De beroepscommissie heeft de Minister in de gelegenheid gesteld schriftelijk te reageren op het beroep en klager om zijn beroep schriftelijk toe te lichten.
Op grond van haar onderzoek overweegt en beslist de beroepscommissie als volgt.
1. De inhoud van de bestreden beslissing
De Minister heeft klagers verzoek tot het tijdelijk verlaten van de inrichting in het kader van algemeen verlof afgewezen.
2. De standpunten
Klager heeft aangevoerd dat zijn verzoek tot het tijdelijk verlaten van de inrichting ten onrechte is afgewezen. Dit heeft hij als volgt toegelicht. Klager moet buiten de inrichting zaken regelen voor na zijn detentie. Klager ziet het verlof als enige
optie daarvoor. Het verlof is afgewezen omdat er recidivegevaar is. Klager is het hier niet mee eens. Hij ziet zelf geen enkel probleem om op verlof te gaan.
Namens de Minister is de bestreden beslissing als volgt toegelicht. Op basis van het negatieve advies van het openbaar ministerie is aan klager geen algemeen verlof verleend. Dit advies is onder andere gebaseerd op het recidiverisico, nog versterkt
door
het gegeven dat klager niet aan zijn verslavingsproblematiek wenst te werken en ondersteuning van hulpverleningsinstanties weigert. Het idee van het verlenen van een algemeen verlof van 60 uur lijkt dan ook niet in het voordeel van klager te zijn.
Wellicht is het een beter plan om klager incidenteel verlof te verlenen. Dit om hem de gelegenheid te geven om de juiste voorbereidingen te treffen ten behoeve van zijn terugkeer in de maatschappij op 2 februari 2007. De inrichting kan daartoe
zelfstandig, middels de directie, een besluit nemen.

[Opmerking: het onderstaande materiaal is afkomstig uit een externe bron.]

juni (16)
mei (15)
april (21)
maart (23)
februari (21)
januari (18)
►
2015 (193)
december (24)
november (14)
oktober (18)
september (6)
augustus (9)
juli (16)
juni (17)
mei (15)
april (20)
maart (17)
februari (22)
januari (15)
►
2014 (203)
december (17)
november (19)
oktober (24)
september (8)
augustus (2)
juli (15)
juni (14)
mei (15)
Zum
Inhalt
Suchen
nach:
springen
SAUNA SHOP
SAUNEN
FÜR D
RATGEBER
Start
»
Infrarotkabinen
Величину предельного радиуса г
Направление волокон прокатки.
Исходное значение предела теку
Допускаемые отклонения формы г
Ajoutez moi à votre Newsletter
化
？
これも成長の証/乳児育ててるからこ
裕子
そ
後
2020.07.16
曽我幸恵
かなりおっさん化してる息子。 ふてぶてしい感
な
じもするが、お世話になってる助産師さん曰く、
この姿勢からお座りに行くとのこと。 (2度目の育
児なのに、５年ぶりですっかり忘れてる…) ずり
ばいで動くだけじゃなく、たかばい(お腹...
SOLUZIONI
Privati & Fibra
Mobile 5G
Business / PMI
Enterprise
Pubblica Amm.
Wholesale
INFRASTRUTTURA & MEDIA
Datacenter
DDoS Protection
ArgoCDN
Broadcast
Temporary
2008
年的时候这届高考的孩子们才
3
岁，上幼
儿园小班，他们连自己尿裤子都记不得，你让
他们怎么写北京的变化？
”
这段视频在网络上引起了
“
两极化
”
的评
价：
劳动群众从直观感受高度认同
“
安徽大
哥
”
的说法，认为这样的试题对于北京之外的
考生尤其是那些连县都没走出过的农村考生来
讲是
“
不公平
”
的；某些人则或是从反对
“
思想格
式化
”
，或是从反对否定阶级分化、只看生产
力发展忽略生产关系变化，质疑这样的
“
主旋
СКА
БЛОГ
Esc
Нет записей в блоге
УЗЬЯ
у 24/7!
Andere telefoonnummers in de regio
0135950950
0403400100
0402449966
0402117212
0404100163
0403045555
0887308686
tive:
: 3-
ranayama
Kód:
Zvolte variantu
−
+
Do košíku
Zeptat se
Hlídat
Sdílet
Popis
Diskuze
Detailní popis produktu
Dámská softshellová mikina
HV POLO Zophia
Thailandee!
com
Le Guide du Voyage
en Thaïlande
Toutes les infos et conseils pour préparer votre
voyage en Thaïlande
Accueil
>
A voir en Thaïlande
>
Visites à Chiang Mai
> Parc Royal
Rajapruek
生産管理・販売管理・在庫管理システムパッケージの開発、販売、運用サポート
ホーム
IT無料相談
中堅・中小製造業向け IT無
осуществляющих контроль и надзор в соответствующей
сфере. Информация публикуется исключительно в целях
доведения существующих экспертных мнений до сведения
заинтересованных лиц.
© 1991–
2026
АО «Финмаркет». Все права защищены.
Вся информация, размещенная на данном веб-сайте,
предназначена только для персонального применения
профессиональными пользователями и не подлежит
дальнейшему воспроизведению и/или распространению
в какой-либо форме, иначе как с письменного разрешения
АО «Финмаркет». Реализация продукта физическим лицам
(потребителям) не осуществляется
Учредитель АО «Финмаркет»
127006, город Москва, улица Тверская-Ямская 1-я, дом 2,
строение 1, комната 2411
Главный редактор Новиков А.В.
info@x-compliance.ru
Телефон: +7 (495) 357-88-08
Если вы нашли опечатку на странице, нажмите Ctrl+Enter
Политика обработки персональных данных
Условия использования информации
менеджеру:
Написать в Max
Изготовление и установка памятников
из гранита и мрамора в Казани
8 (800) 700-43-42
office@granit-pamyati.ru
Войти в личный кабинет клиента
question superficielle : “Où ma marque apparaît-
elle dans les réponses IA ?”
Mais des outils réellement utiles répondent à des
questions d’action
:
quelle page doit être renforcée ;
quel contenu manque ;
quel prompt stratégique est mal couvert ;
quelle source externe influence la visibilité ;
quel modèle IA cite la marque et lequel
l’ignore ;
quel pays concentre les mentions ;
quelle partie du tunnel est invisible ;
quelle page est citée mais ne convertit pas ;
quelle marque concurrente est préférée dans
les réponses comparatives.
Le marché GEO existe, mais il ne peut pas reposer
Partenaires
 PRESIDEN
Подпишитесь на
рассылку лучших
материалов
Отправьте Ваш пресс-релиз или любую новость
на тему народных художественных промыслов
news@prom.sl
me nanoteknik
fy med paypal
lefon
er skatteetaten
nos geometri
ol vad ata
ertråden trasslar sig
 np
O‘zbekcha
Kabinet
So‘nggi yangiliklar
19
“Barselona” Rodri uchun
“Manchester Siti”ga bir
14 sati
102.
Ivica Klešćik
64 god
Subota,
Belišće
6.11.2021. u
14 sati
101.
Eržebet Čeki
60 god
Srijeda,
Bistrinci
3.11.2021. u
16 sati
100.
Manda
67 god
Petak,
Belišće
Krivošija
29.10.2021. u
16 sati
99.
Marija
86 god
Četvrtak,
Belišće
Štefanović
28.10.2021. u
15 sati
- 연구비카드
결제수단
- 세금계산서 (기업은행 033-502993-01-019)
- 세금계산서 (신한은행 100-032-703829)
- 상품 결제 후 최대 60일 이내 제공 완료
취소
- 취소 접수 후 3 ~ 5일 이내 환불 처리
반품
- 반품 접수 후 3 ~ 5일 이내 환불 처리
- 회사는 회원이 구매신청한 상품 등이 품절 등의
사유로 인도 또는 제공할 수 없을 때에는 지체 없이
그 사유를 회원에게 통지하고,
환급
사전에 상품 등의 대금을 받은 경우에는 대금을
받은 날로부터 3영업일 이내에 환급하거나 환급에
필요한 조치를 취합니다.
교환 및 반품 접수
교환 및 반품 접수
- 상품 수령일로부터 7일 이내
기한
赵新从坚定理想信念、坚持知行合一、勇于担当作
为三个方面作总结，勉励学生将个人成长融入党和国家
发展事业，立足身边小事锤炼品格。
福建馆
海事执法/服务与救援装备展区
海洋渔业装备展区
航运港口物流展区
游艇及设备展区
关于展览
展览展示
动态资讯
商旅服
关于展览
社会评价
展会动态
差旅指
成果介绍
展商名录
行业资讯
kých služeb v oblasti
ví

Op klagers verlofaanvraag zijn de volgende adviezen uitgebracht. De directeur van de locatie Dordtse Poorten te Dordrecht heeft positief geadviseerd ten aanzien van de verlofaanvraag. De officier van justitie bij het arrondissementsparket te Breda
heeft
aangegeven bezwaar te hebben tegen verlofverlening. De politie Midden en West Brabant is om advies gevraagd. Zij heeft niet gereageerd binnen de gestelde termijn, waarmee ervan kan worden uitgegaan dat zij geen bezwaar heeft.
3. De beoordeling
Klager ondergaat een gevangenisstraf van 161 dagen met aftrek, wegens diefstal. Aansluitend dient hij een vervangende hechtenis taakstraf van 20 dagen, een subsidiaire straf van 10 dagen en in totaal vier dagen gevangenisstraf op grond van de Wet
Terwee
te ondergaan. De wettelijk vroegst mogelijke v.i.-datum valt op of omstreeks 2 februari 2007.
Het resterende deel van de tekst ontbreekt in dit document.